This year’s National Reconciliation Week is running from Tuesday 23 May to this Saturday 3 June. A simple definition of reconciliation is to ‘resume friendship after a time of enmity’. When reconciliation is experienced it brings healing. Yet the journey to genuine reconciliation is often difficult and painful, for there are no short cuts. It requires grace, honesty, justice and courage. It requires a willingness to place ourselves in the shoes of the other. It requires genuine remorse for what has taken place and acceptance of responsibility.
This week I read Paul Keating’s ‘Redfern Address’ during which he expresses something of the injustice inflicted upon the first inhabitants of our land. I think it is an outstanding speech. Yet the hopes he expressed almost 25 years ago are still largely unfulfilled as successive governments have attempted to address the issues of incarceration, health, education, life expectancy, and social problems with very limited success.
The challenge of reconciliation is world-wide. Whether it be long-running conflict between nations, or the breakdown of relationships within families or between people who were once friends, the need for reconciliation in the hour in which we live is indeed great.
The breakdown in human relationships is often the outworking of the breakdown in our relationship with God.

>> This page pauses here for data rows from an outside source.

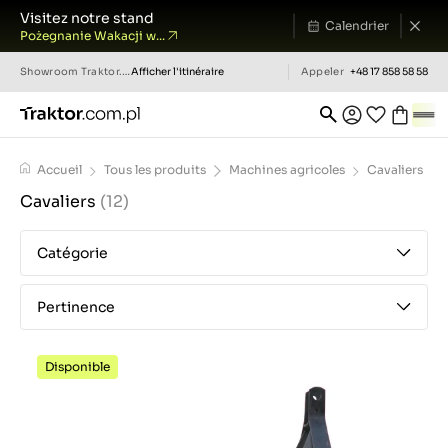
Visitez notre stand
Calendrier
Pożegnanie Wakacji w...
Showroom
Traktor.com.pl
Afficher l'itinéraire
Appeler
+48 17 858 58 58
Accueil
Tous les produits
Machines agricoles
Cavaliers
Cavaliers
(12)
Catégorie
Pertinence
Disponible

Left to our own devices because we either believe that God is not interested, or that we feel we can live without reference to God, the evidence before us in every news report is that when left to our own devices humanity does a fairly poor job of running this planet.
Two thousand years ago, through the life of Jesus, God reached out to humanity in a wonderfully gracious act of reconciliation with a lost humanity. It was indeed costly – but there is always a cost to genuine reconciliation. To whom should we be reconciled? God, a family member, or a former friend? Courage is required, but the result will be well worth the pain of the process.